» **WHAT YOU ARE ASKED TO DO**: Which lines in the material below contain the word "chart"? Copy each of them, matching uppercase and lowercase exactly.

━━ MATERIAL FOR THIS TASK ━━

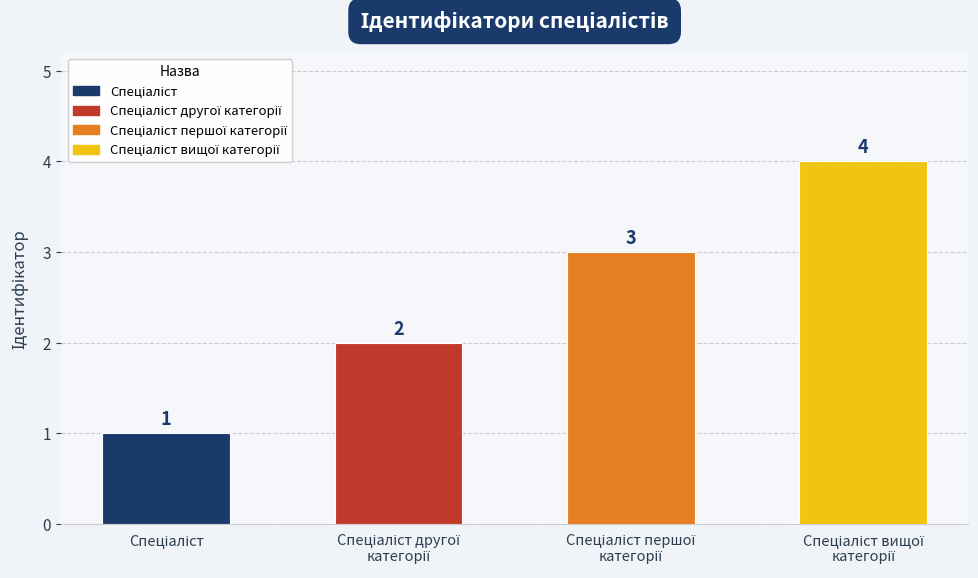

What is the maximum value shown in the chart?

4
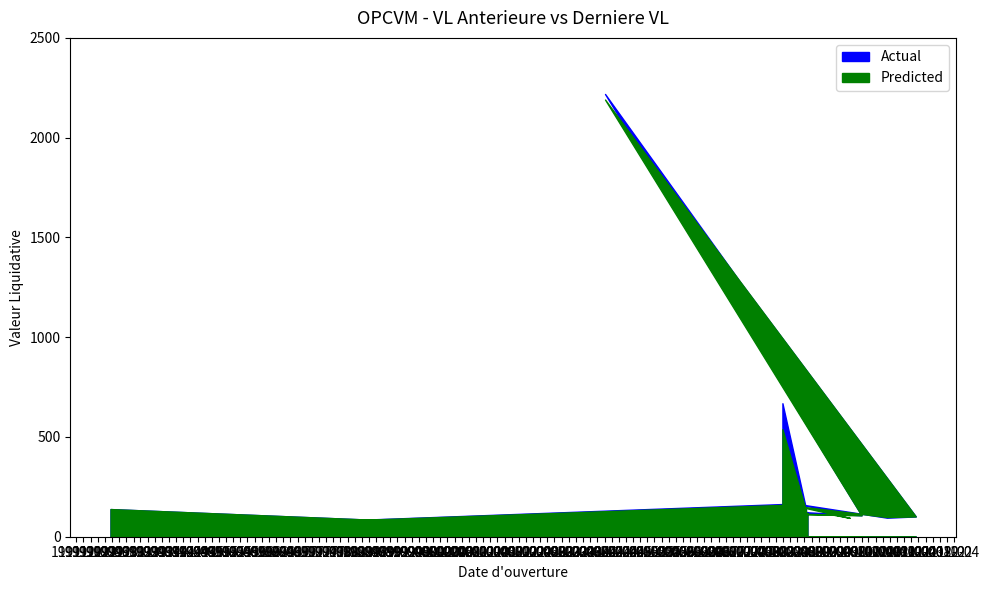

What is the label of the 15th point from the left?

2011-05-09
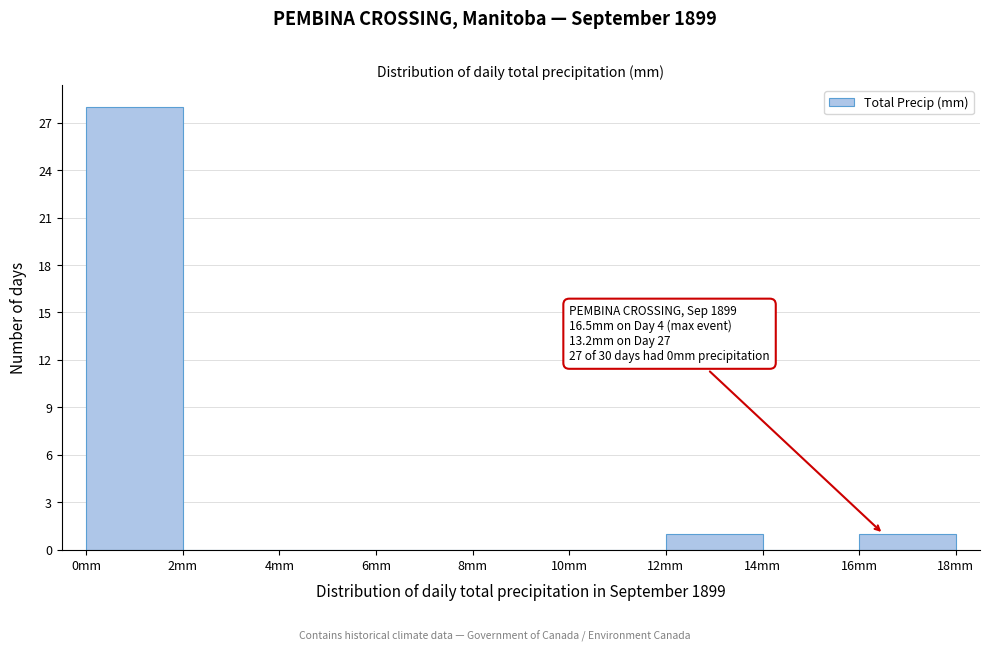

Which range on the x-axis has the tallest bar?

0 to 2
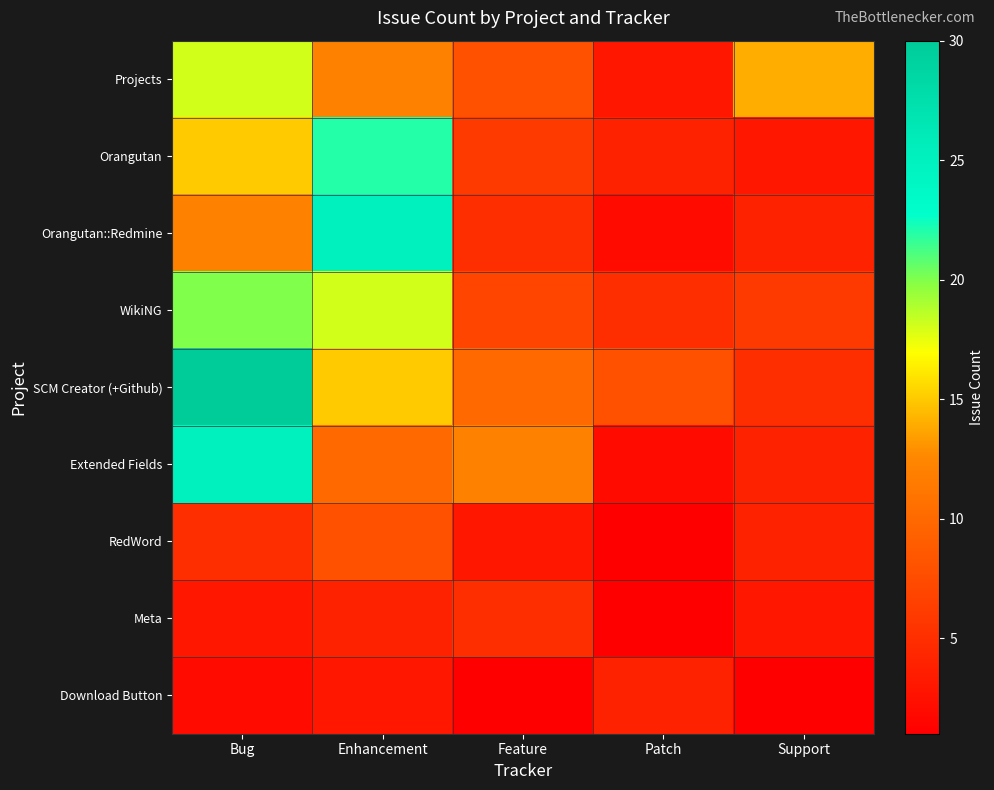

What is the total value across all series at Feature?

57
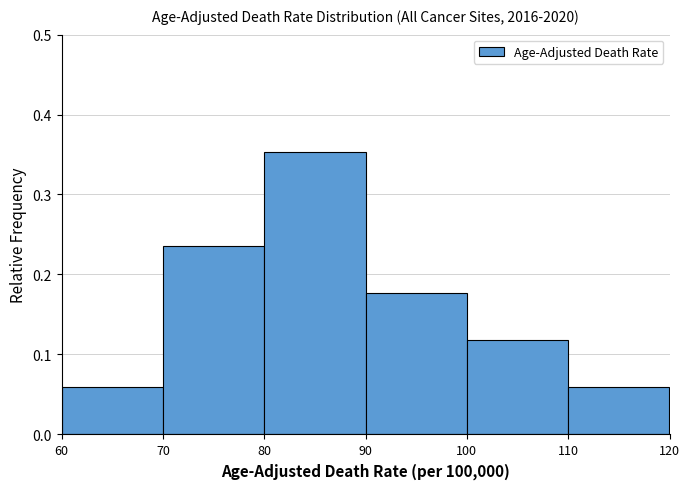

Reading left to right, transcribe this chart: for each bar, give the range it covers on the x-axis and its height. The values are not printed on the chart, so give them approximately, as read against the axis.

60 to 70: 0.06
70 to 80: 0.24
80 to 90: 0.35
90 to 100: 0.18
100 to 110: 0.12
110 to 120: 0.06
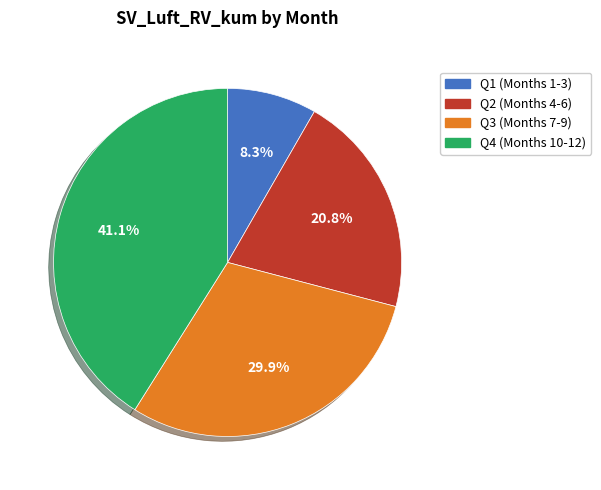

Does any single category account for the majority?

No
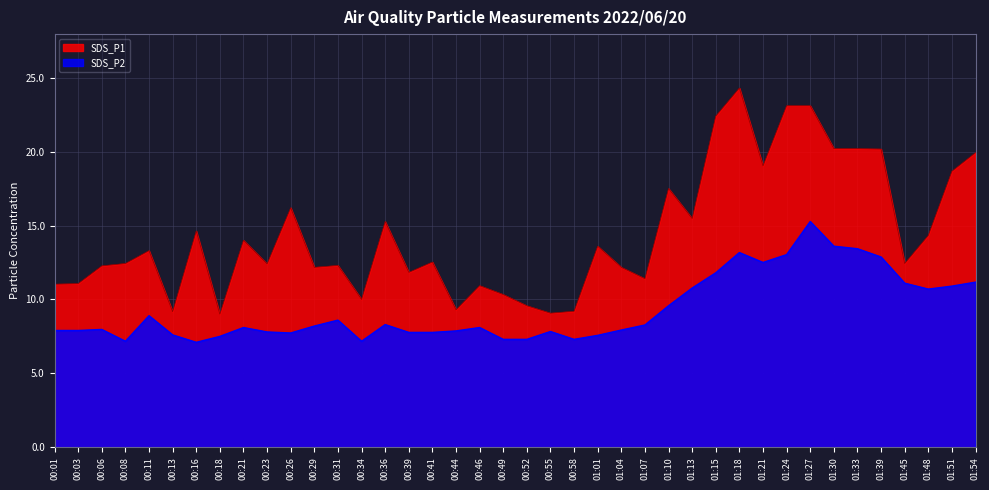

Which label corresponds to the largest value in the chart?

01:18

━━━

» **RESPONSE AREA**:
What is the maximum value shown in the chart?
Reading left to right, transcribe this chart: for each bar, give the range it covers on the x-axis and its height. The values are not printed on the chart, so give them approximately, as read against the axis.
Which label corresponds to the largest value in the chart?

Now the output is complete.